The pressure required is the same pressure as 25 feet of water: about .75 atmospheres. http://www.wolframalpha.com/input/?i=pressure+of+25+feet+of+water

If the spike room is at normal atmosphere pressure, than the change is only .75 atm. I'm not a diver, but I do not think that is enough to cause the bends after a short exposure.

Looking at: https://www.naui.org/tables.aspx I don't see any entries for under 40 feet of dive.

[Edit] Depending on how fast the pressure change is though, it could be enough to blow out the characters ear drums.


Well, at low tide the airlock chamber is pulling a vacuum so an exceptionally small amount of air would displace much of the water and the water is trying to escape anyway. (Like when you put your finger on a straw in a glass and lift the straw the liquid remains in the straw. In this example the tide is essentially lowering the "glass" away from the "straw.")

At sea level, at high tide, 1ATM would be sufficient to displace that much water. Much more than 1ATM of pressure and the air will push back the water in the tunnel and then bubble to the surface. If you were deeper it would be more. I don't see why anyone would need to worry about the bends.


Odd...I seem to remember caissons caused the bends, and those were pretty much at sea level or very close to it...I forgot to draw it in, but there is actually going to be a small vent to the surface of the cliff above from the room where the magical air supply is generated...when the door mechanism is triggered, that vent closes and then pressurization begins. So no vacuum at low tide. (IIRC, 30 feet is about the vacuum threshold at sea level for water)
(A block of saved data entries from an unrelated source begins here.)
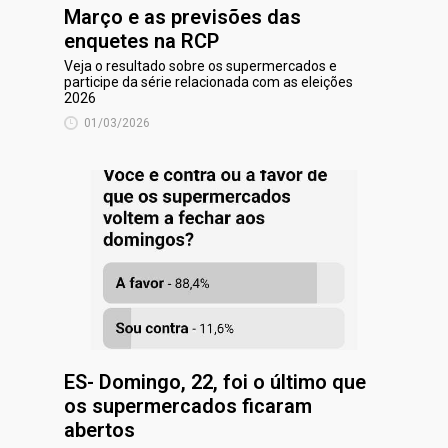
Março e as previsões das
enquetes na RCP
Veja o resultado sobre os supermercados e
participe da série relacionada com as eleições
2026
01/03/2026
ES- Domingo, 22, foi o último que
os supermercados ficaram
abertos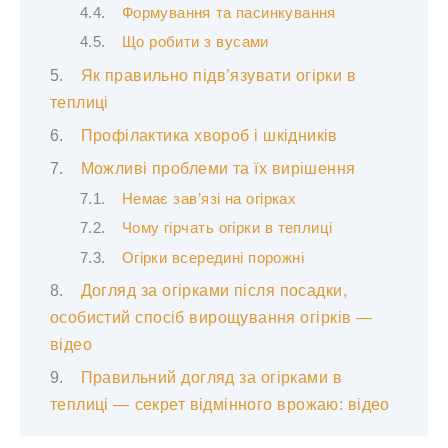
Формування та пасинкування
Що робити з вусами
Як правильно підв’язувати огірки в
теплиці
Профілактика хвороб і шкідників
Можливі проблеми та їх вирішення
Немає зав’язі на огірках
Чому гірчать огірки в теплиці
Огірки всередині порожні
Догляд за огірками після посадки,
особистий спосіб вирощування огірків —
відео
Правильний догляд за огірками в
теплиці — секрет відмінного врожаю: відео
There is an element of time as well. I can stay at 40 feet for about two hours with no ill effects, but I can't do a full days work in there. At 90 feet, half an hour will be enough to cause dangerous levels of nitrogen buildup.

So the caissons of the Brooklyn Bridge, at about 60 feet, would be fine if you were only in there for an hour or so. I wouldn't want to stay down there and work though.